◆ **Problem statement**: Lines holding the string "have" are the ones to copy from this listing.

_ _ _ _ _ _ _

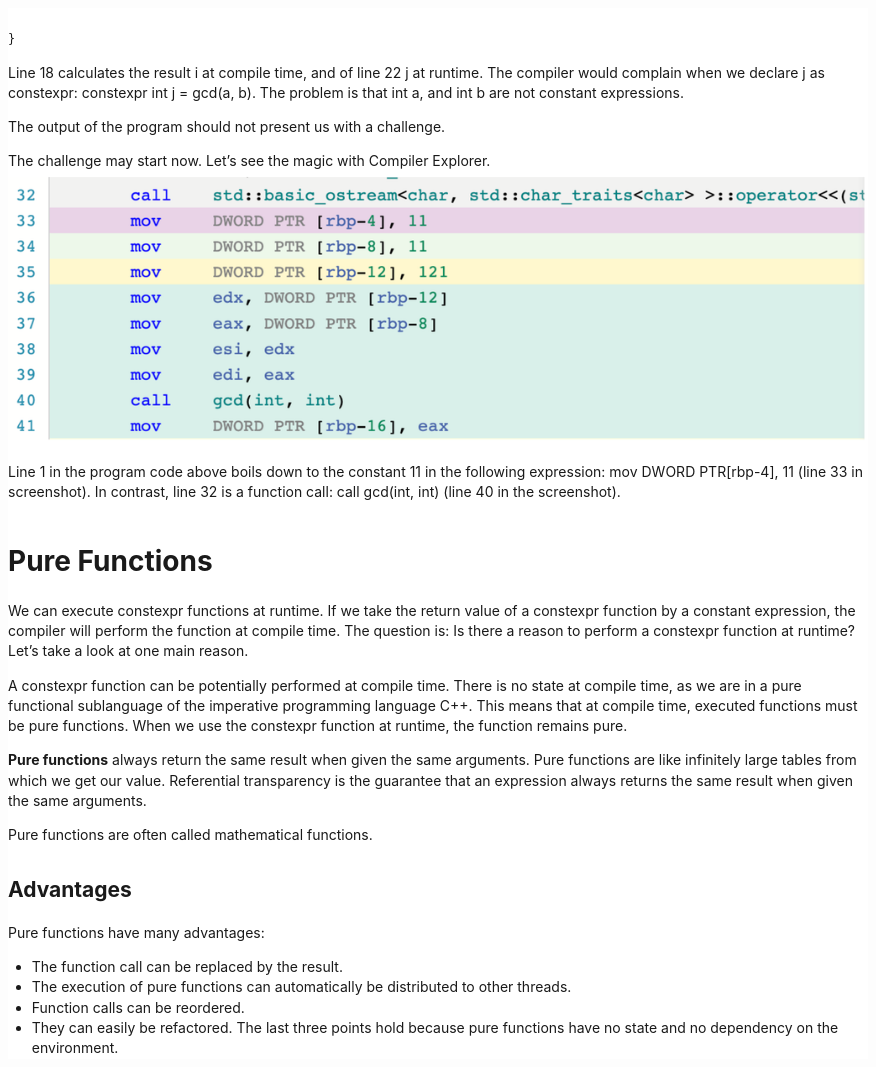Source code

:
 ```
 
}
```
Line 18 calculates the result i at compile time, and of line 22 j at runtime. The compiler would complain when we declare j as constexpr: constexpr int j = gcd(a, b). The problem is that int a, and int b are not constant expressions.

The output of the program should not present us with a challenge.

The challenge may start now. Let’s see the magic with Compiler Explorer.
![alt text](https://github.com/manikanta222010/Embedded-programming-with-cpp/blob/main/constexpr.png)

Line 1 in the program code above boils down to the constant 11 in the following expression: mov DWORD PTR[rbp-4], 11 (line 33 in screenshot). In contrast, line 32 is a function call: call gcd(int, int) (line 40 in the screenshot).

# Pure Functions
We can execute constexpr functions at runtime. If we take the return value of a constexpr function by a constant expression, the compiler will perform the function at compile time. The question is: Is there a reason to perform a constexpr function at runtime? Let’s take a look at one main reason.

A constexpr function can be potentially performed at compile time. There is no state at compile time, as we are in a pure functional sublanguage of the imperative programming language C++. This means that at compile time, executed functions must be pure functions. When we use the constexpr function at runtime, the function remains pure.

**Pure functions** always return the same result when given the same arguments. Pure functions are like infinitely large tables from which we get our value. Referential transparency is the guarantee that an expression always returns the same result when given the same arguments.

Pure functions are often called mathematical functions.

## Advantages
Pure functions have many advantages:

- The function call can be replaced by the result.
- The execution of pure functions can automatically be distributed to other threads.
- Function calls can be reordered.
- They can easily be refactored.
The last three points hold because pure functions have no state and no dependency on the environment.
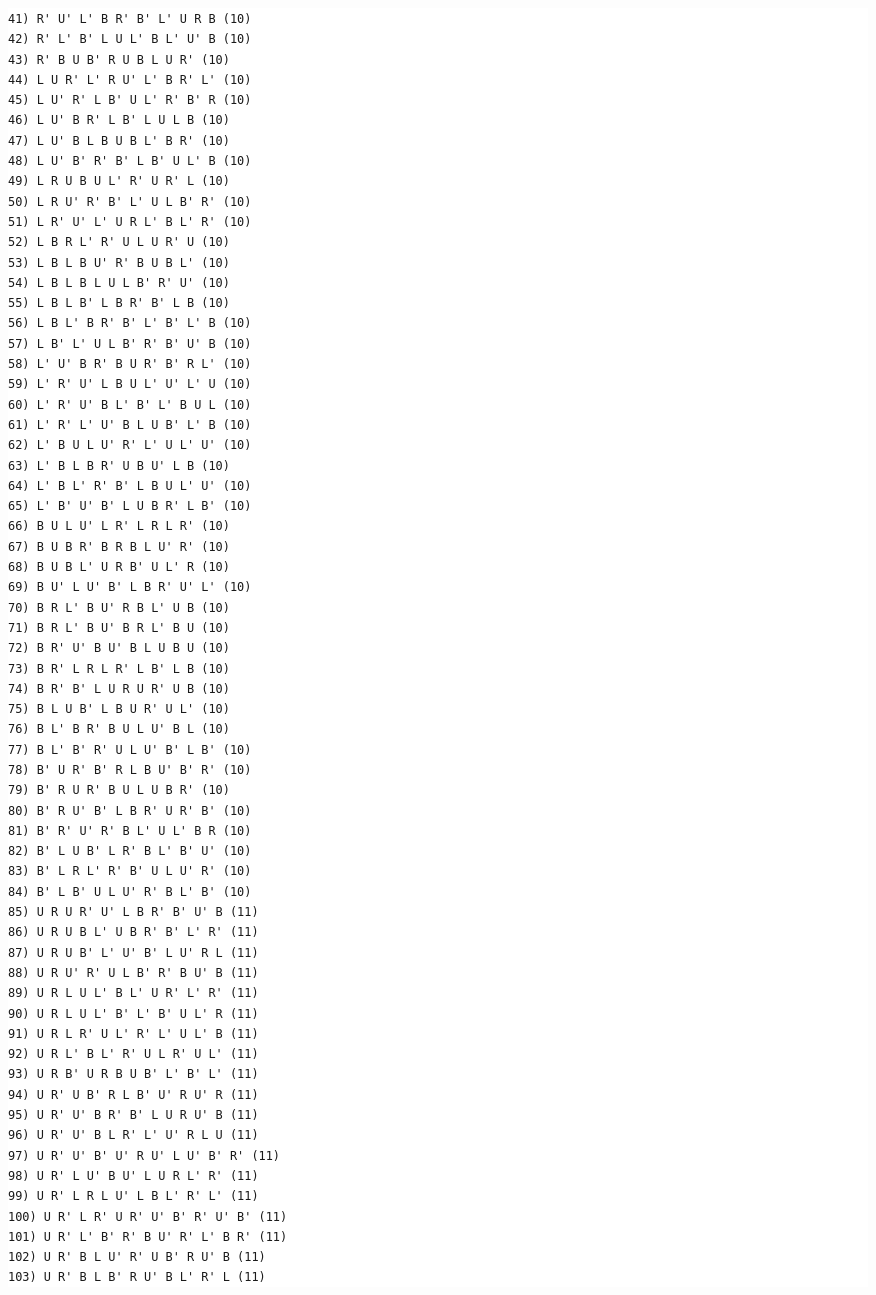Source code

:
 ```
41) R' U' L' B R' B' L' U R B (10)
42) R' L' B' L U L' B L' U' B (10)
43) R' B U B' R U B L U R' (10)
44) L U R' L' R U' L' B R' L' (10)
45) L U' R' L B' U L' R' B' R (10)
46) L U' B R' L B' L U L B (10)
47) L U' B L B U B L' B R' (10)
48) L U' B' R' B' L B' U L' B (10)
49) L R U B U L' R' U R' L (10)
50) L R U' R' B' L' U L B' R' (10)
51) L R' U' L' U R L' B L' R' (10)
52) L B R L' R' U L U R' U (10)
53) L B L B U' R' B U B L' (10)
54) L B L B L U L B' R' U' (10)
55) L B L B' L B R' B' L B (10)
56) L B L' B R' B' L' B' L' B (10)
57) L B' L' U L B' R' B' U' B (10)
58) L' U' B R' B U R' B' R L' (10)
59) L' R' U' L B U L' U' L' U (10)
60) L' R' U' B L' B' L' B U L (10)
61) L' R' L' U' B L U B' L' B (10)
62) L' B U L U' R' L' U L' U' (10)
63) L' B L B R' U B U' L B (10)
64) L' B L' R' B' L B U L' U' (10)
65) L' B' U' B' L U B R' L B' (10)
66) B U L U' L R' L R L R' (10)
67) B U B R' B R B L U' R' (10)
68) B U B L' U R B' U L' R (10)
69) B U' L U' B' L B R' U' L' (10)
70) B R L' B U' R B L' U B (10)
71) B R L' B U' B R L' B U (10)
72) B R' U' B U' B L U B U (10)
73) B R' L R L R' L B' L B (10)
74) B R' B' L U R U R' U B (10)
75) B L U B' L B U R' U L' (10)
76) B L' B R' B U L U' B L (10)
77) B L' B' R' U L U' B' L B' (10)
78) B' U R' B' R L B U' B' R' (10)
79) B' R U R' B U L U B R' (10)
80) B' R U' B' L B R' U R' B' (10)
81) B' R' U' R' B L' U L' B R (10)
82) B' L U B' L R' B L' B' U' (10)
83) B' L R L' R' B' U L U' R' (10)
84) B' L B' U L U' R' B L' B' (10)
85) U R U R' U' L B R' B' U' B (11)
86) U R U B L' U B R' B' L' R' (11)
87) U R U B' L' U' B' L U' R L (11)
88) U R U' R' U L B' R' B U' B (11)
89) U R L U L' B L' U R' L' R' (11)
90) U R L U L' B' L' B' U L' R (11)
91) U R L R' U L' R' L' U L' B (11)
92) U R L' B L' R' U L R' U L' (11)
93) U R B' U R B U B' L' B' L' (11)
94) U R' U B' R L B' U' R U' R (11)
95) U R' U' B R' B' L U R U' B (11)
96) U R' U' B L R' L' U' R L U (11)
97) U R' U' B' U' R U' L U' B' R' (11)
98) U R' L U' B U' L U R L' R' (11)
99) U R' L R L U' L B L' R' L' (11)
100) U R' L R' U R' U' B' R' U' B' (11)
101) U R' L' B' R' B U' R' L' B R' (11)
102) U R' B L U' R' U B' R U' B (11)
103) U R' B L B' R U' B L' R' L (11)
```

_ _ _ _ _ _ _

◆ **Solved problem**:
Pure functions have many advantages:
The last three points hold because pure functions have no state and no dependency on the environment.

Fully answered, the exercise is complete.